Your objective: Reproduce the stretch from the line containing "Implement visual testing" through the line containing "- Before/after action screenshots", keeping every character unchanged.

*** Recorded data ***

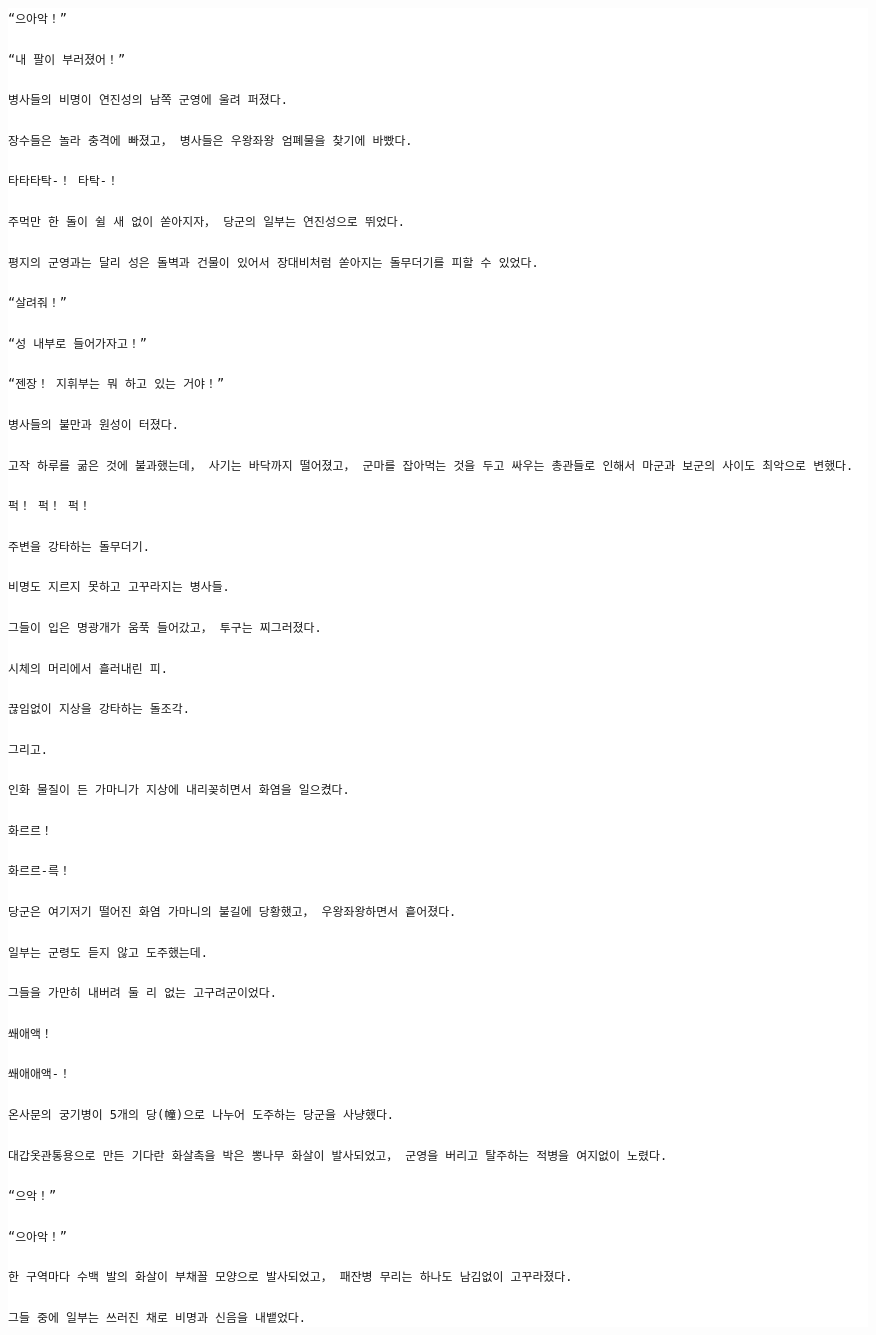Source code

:	“으아악！”

	“내 팔이 부러졌어！”

	병사들의 비명이 연진성의 남쪽 군영에 울려 퍼졌다.

	장수들은 놀라 충격에 빠졌고， 병사들은 우왕좌왕 엄폐물을 찾기에 바빴다.

	타타타탁-！ 타탁-！

	주먹만 한 돌이 쉴 새 없이 쏟아지자， 당군의 일부는 연진성으로 뛰었다.

	평지의 군영과는 달리 성은 돌벽과 건물이 있어서 장대비처럼 쏟아지는 돌무더기를 피할 수 있었다.

	“살려줘！”

	“성 내부로 들어가자고！”

	“젠장！ 지휘부는 뭐 하고 있는 거야！”

	병사들의 불만과 원성이 터졌다.

	고작 하루를 굶은 것에 불과했는데， 사기는 바닥까지 떨어졌고， 군마를 잡아먹는 것을 두고 싸우는 총관들로 인해서 마군과 보군의 사이도 최악으로 변했다.

	퍽！ 퍽！ 퍽！

	주변을 강타하는 돌무더기.

	비명도 지르지 못하고 고꾸라지는 병사들.

	그들이 입은 명광개가 움푹 들어갔고， 투구는 찌그러졌다.

	시체의 머리에서 흘러내린 피.

	끊임없이 지상을 강타하는 돌조각.

	그리고.

	인화 물질이 든 가마니가 지상에 내리꽂히면서 화염을 일으켰다.

	화르르！

	화르르-륵！

	당군은 여기저기 떨어진 화염 가마니의 불길에 당황했고， 우왕좌왕하면서 흩어졌다.

	일부는 군령도 듣지 않고 도주했는데.

	그들을 가만히 내버려 둘 리 없는 고구려군이었다.

	쐐애액！

	쐐애애액-！

	온사문의 궁기병이 5개의 당(幢)으로 나누어 도주하는 당군을 사냥했다.

	대갑옷관통용으로 만든 기다란 화살촉을 박은 뽕나무 화살이 발사되었고， 군영을 버리고 탈주하는 적병을 여지없이 노렸다.

	“으악！”

	“으아악！”

	한 구역마다 수백 발의 화살이 부채꼴 모양으로 발사되었고， 패잔병 무리는 하나도 남김없이 고꾸라졌다.

	그들 중에 일부는 쓰러진 채로 비명과 신음을 내뱉었다.
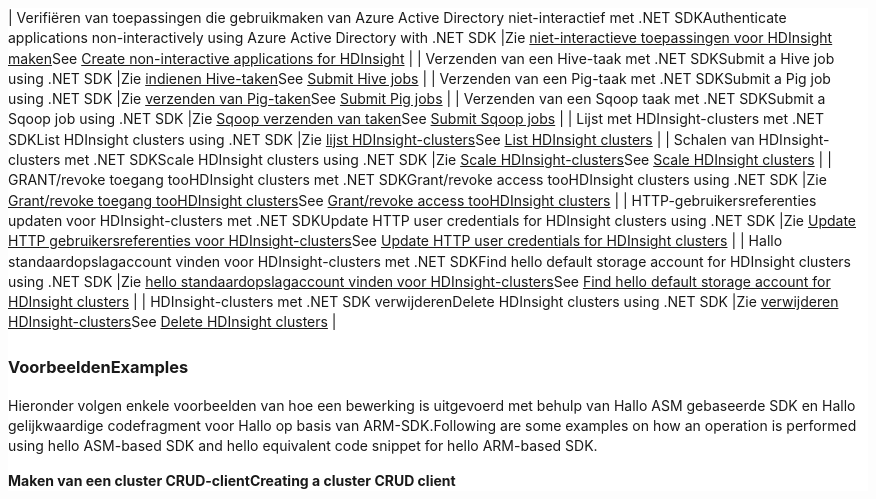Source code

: | <span data-ttu-id="2d971-263">Verifiëren van toepassingen die gebruikmaken van Azure Active Directory niet-interactief met .NET SDK</span><span class="sxs-lookup"><span data-stu-id="2d971-263">Authenticate applications non-interactively using Azure Active Directory with .NET SDK</span></span> |<span data-ttu-id="2d971-264">Zie [niet-interactieve toepassingen voor HDInsight maken](hdinsight-create-non-interactive-authentication-dotnet-applications.md)</span><span class="sxs-lookup"><span data-stu-id="2d971-264">See [Create non-interactive applications for HDInsight](hdinsight-create-non-interactive-authentication-dotnet-applications.md)</span></span> |
| <span data-ttu-id="2d971-265">Verzenden van een Hive-taak met .NET SDK</span><span class="sxs-lookup"><span data-stu-id="2d971-265">Submit a Hive job using .NET SDK</span></span> |<span data-ttu-id="2d971-266">Zie [indienen Hive-taken](hdinsight-hadoop-use-hive-dotnet-sdk.md)</span><span class="sxs-lookup"><span data-stu-id="2d971-266">See [Submit Hive jobs](hdinsight-hadoop-use-hive-dotnet-sdk.md)</span></span> |
| <span data-ttu-id="2d971-267">Verzenden van een Pig-taak met .NET SDK</span><span class="sxs-lookup"><span data-stu-id="2d971-267">Submit a Pig job using .NET SDK</span></span> |<span data-ttu-id="2d971-268">Zie [verzenden van Pig-taken](hdinsight-hadoop-use-pig-dotnet-sdk.md)</span><span class="sxs-lookup"><span data-stu-id="2d971-268">See [Submit Pig jobs](hdinsight-hadoop-use-pig-dotnet-sdk.md)</span></span> |
| <span data-ttu-id="2d971-269">Verzenden van een Sqoop taak met .NET SDK</span><span class="sxs-lookup"><span data-stu-id="2d971-269">Submit a Sqoop job using .NET SDK</span></span> |<span data-ttu-id="2d971-270">Zie [Sqoop verzenden van taken](hdinsight-hadoop-use-sqoop-dotnet-sdk.md)</span><span class="sxs-lookup"><span data-stu-id="2d971-270">See [Submit Sqoop jobs](hdinsight-hadoop-use-sqoop-dotnet-sdk.md)</span></span> |
| <span data-ttu-id="2d971-271">Lijst met HDInsight-clusters met .NET SDK</span><span class="sxs-lookup"><span data-stu-id="2d971-271">List HDInsight clusters using .NET SDK</span></span> |<span data-ttu-id="2d971-272">Zie [lijst HDInsight-clusters](hdinsight-administer-use-dotnet-sdk.md#list-clusters)</span><span class="sxs-lookup"><span data-stu-id="2d971-272">See [List HDInsight clusters](hdinsight-administer-use-dotnet-sdk.md#list-clusters)</span></span> |
| <span data-ttu-id="2d971-273">Schalen van HDInsight-clusters met .NET SDK</span><span class="sxs-lookup"><span data-stu-id="2d971-273">Scale HDInsight clusters using .NET SDK</span></span> |<span data-ttu-id="2d971-274">Zie [Scale HDInsight-clusters](hdinsight-administer-use-dotnet-sdk.md#scale-clusters)</span><span class="sxs-lookup"><span data-stu-id="2d971-274">See [Scale HDInsight clusters](hdinsight-administer-use-dotnet-sdk.md#scale-clusters)</span></span> |
| <span data-ttu-id="2d971-275">GRANT/revoke toegang tooHDInsight clusters met .NET SDK</span><span class="sxs-lookup"><span data-stu-id="2d971-275">Grant/revoke access tooHDInsight clusters using .NET SDK</span></span> |<span data-ttu-id="2d971-276">Zie [Grant/revoke toegang tooHDInsight clusters](hdinsight-administer-use-dotnet-sdk.md#grantrevoke-access)</span><span class="sxs-lookup"><span data-stu-id="2d971-276">See [Grant/revoke access tooHDInsight clusters](hdinsight-administer-use-dotnet-sdk.md#grantrevoke-access)</span></span> |
| <span data-ttu-id="2d971-277">HTTP-gebruikersreferenties updaten voor HDInsight-clusters met .NET SDK</span><span class="sxs-lookup"><span data-stu-id="2d971-277">Update HTTP user credentials for HDInsight clusters using .NET SDK</span></span> |<span data-ttu-id="2d971-278">Zie [Update HTTP gebruikersreferenties voor HDInsight-clusters](hdinsight-administer-use-dotnet-sdk.md#update-http-user-credentials)</span><span class="sxs-lookup"><span data-stu-id="2d971-278">See [Update HTTP user credentials for HDInsight clusters](hdinsight-administer-use-dotnet-sdk.md#update-http-user-credentials)</span></span> |
| <span data-ttu-id="2d971-279">Hallo standaardopslagaccount vinden voor HDInsight-clusters met .NET SDK</span><span class="sxs-lookup"><span data-stu-id="2d971-279">Find hello default storage account for HDInsight clusters using .NET SDK</span></span> |<span data-ttu-id="2d971-280">Zie [hello standaardopslagaccount vinden voor HDInsight-clusters](hdinsight-administer-use-dotnet-sdk.md#find-the-default-storage-account)</span><span class="sxs-lookup"><span data-stu-id="2d971-280">See [Find hello default storage account for HDInsight clusters](hdinsight-administer-use-dotnet-sdk.md#find-the-default-storage-account)</span></span> |
| <span data-ttu-id="2d971-281">HDInsight-clusters met .NET SDK verwijderen</span><span class="sxs-lookup"><span data-stu-id="2d971-281">Delete HDInsight clusters using .NET SDK</span></span> |<span data-ttu-id="2d971-282">Zie [verwijderen HDInsight-clusters](hdinsight-administer-use-dotnet-sdk.md#delete-clusters)</span><span class="sxs-lookup"><span data-stu-id="2d971-282">See [Delete HDInsight clusters](hdinsight-administer-use-dotnet-sdk.md#delete-clusters)</span></span> |

### <a name="examples"></a><span data-ttu-id="2d971-283">Voorbeelden</span><span class="sxs-lookup"><span data-stu-id="2d971-283">Examples</span></span>
<span data-ttu-id="2d971-284">Hieronder volgen enkele voorbeelden van hoe een bewerking is uitgevoerd met behulp van Hallo ASM gebaseerde SDK en Hallo gelijkwaardige codefragment voor Hallo op basis van ARM-SDK.</span><span class="sxs-lookup"><span data-stu-id="2d971-284">Following are some examples on how an operation is performed using hello ASM-based SDK and hello equivalent code snippet for hello ARM-based SDK.</span></span>

<span data-ttu-id="2d971-285">**Maken van een cluster CRUD-client**</span><span class="sxs-lookup"><span data-stu-id="2d971-285">**Creating a cluster CRUD client**</span></span>
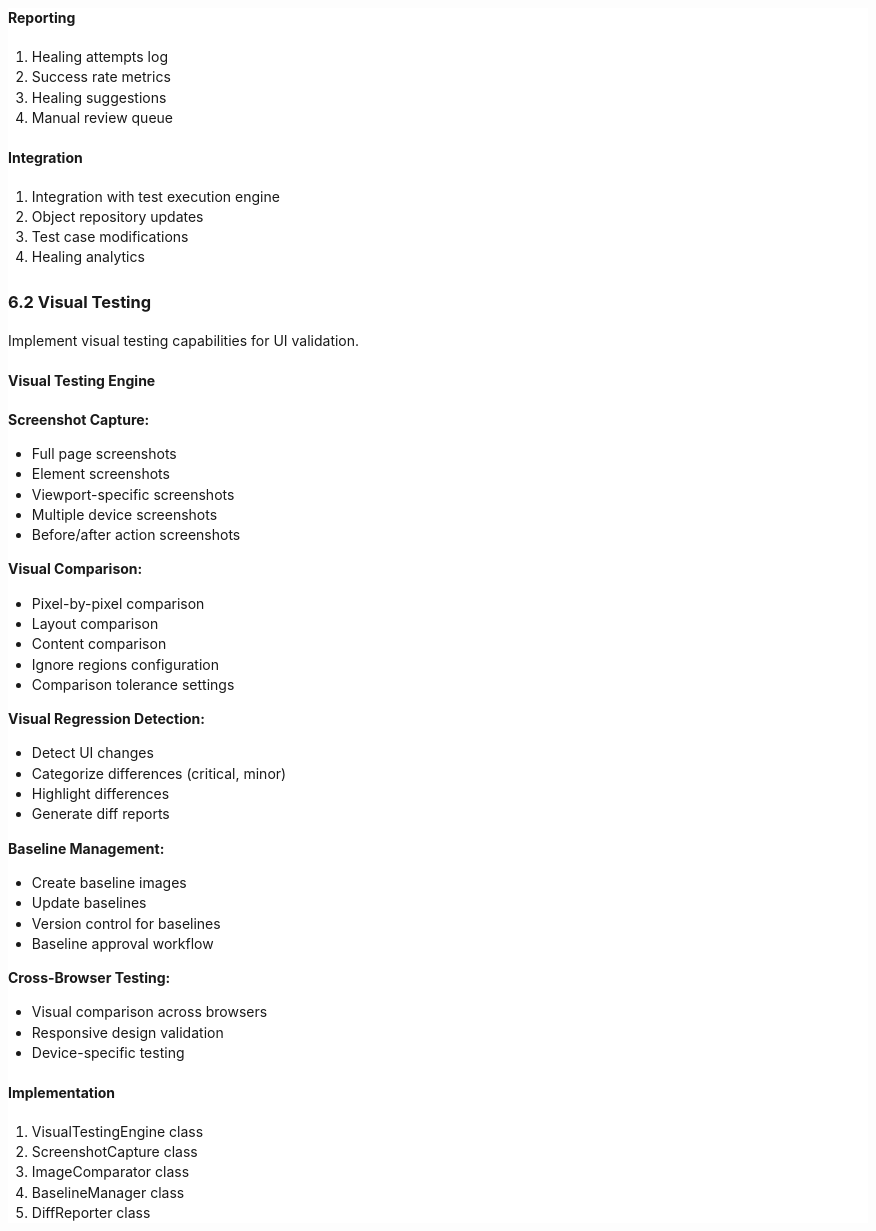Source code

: #### Reporting
1. Healing attempts log
2. Success rate metrics
3. Healing suggestions
4. Manual review queue

#### Integration
1. Integration with test execution engine
2. Object repository updates
3. Test case modifications
4. Healing analytics

### 6.2 Visual Testing

Implement visual testing capabilities for UI validation.

#### Visual Testing Engine

**Screenshot Capture:**
- Full page screenshots
- Element screenshots
- Viewport-specific screenshots
- Multiple device screenshots
- Before/after action screenshots

**Visual Comparison:**
- Pixel-by-pixel comparison
- Layout comparison
- Content comparison
- Ignore regions configuration
- Comparison tolerance settings

**Visual Regression Detection:**
- Detect UI changes
- Categorize differences (critical, minor)
- Highlight differences
- Generate diff reports

**Baseline Management:**
- Create baseline images
- Update baselines
- Version control for baselines
- Baseline approval workflow

**Cross-Browser Testing:**
- Visual comparison across browsers
- Responsive design validation
- Device-specific testing

#### Implementation
1. VisualTestingEngine class
2. ScreenshotCapture class
3. ImageComparator class
4. BaselineManager class
5. DiffReporter class
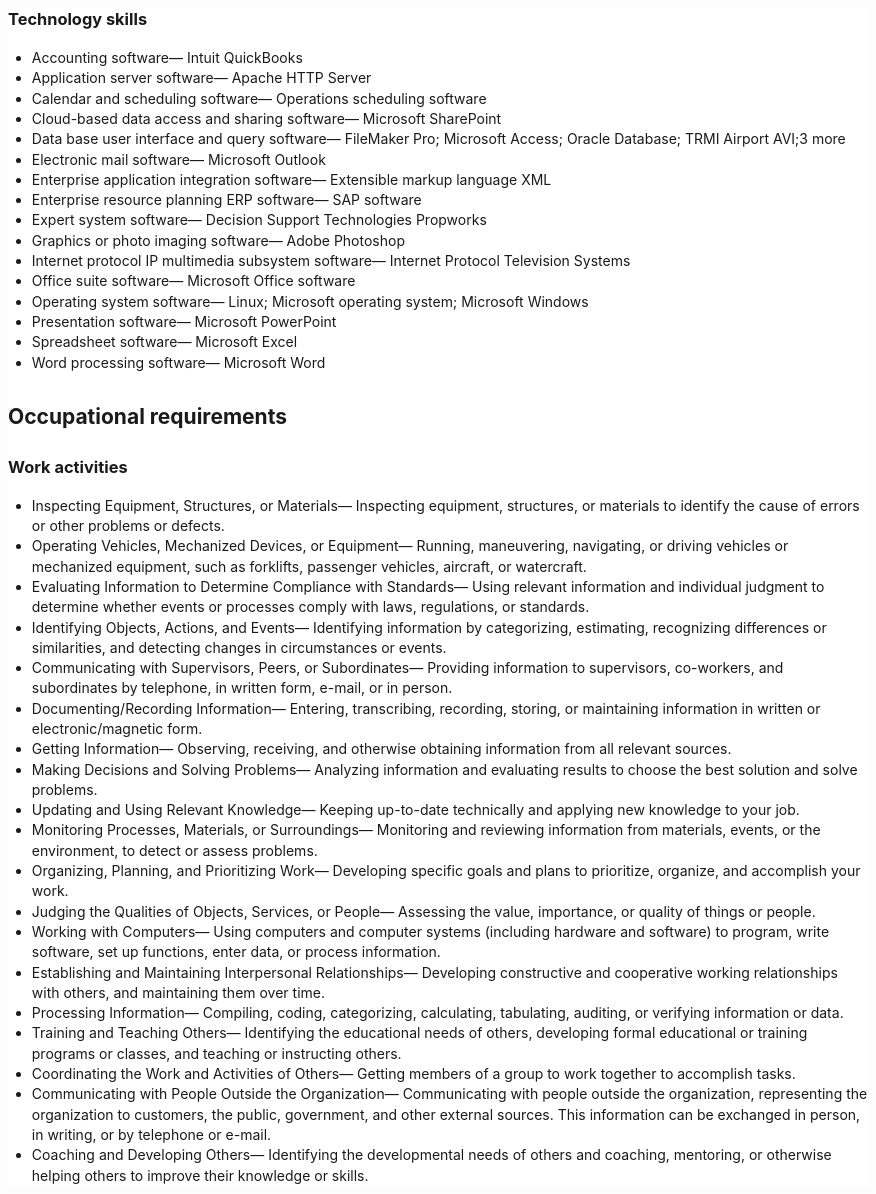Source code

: ### Technology skills
- Accounting software— Intuit QuickBooks
- Application server software— Apache HTTP Server
- Calendar and scheduling software— Operations scheduling software
- Cloud-based data access and sharing software— Microsoft SharePoint
- Data base user interface and query software— FileMaker Pro; Microsoft Access; Oracle Database; TRMI Airport AVI;3 more
- Electronic mail software— Microsoft Outlook
- Enterprise application integration software— Extensible markup language XML
- Enterprise resource planning ERP software— SAP software
- Expert system software— Decision Support Technologies Propworks
- Graphics or photo imaging software— Adobe Photoshop
- Internet protocol IP multimedia subsystem software— Internet Protocol Television Systems
- Office suite software— Microsoft Office software
- Operating system software— Linux; Microsoft operating system; Microsoft Windows
- Presentation software— Microsoft PowerPoint
- Spreadsheet software— Microsoft Excel
- Word processing software— Microsoft Word

## Occupational requirements
### Work activities
- Inspecting Equipment, Structures, or Materials— Inspecting equipment, structures, or materials to identify the cause of errors or other problems or defects.
- Operating Vehicles, Mechanized Devices, or Equipment— Running, maneuvering, navigating, or driving vehicles or mechanized equipment, such as forklifts, passenger vehicles, aircraft, or watercraft.
- Evaluating Information to Determine Compliance with Standards— Using relevant information and individual judgment to determine whether events or processes comply with laws, regulations, or standards.
- Identifying Objects, Actions, and Events— Identifying information by categorizing, estimating, recognizing differences or similarities, and detecting changes in circumstances or events.
- Communicating with Supervisors, Peers, or Subordinates— Providing information to supervisors, co-workers, and subordinates by telephone, in written form, e-mail, or in person.
- Documenting/Recording Information— Entering, transcribing, recording, storing, or maintaining information in written or electronic/magnetic form.
- Getting Information— Observing, receiving, and otherwise obtaining information from all relevant sources.
- Making Decisions and Solving Problems— Analyzing information and evaluating results to choose the best solution and solve problems.
- Updating and Using Relevant Knowledge— Keeping up-to-date technically and applying new knowledge to your job.
- Monitoring Processes, Materials, or Surroundings— Monitoring and reviewing information from materials, events, or the environment, to detect or assess problems.
- Organizing, Planning, and Prioritizing Work— Developing specific goals and plans to prioritize, organize, and accomplish your work.
- Judging the Qualities of Objects, Services, or People— Assessing the value, importance, or quality of things or people.
- Working with Computers— Using computers and computer systems (including hardware and software) to program, write software, set up functions, enter data, or process information.
- Establishing and Maintaining Interpersonal Relationships— Developing constructive and cooperative working relationships with others, and maintaining them over time.
- Processing Information— Compiling, coding, categorizing, calculating, tabulating, auditing, or verifying information or data.
- Training and Teaching Others— Identifying the educational needs of others, developing formal educational or training programs or classes, and teaching or instructing others.
- Coordinating the Work and Activities of Others— Getting members of a group to work together to accomplish tasks.
- Communicating with People Outside the Organization— Communicating with people outside the organization, representing the organization to customers, the public, government, and other external sources. This information can be exchanged in person, in writing, or by telephone or e-mail.
- Coaching and Developing Others— Identifying the developmental needs of others and coaching, mentoring, or otherwise helping others to improve their knowledge or skills.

***

Response below:
Implement visual testing capabilities for UI validation.

#### Visual Testing Engine

**Screenshot Capture:**
- Full page screenshots
- Element screenshots
- Viewport-specific screenshots
- Multiple device screenshots
- Before/after action screenshots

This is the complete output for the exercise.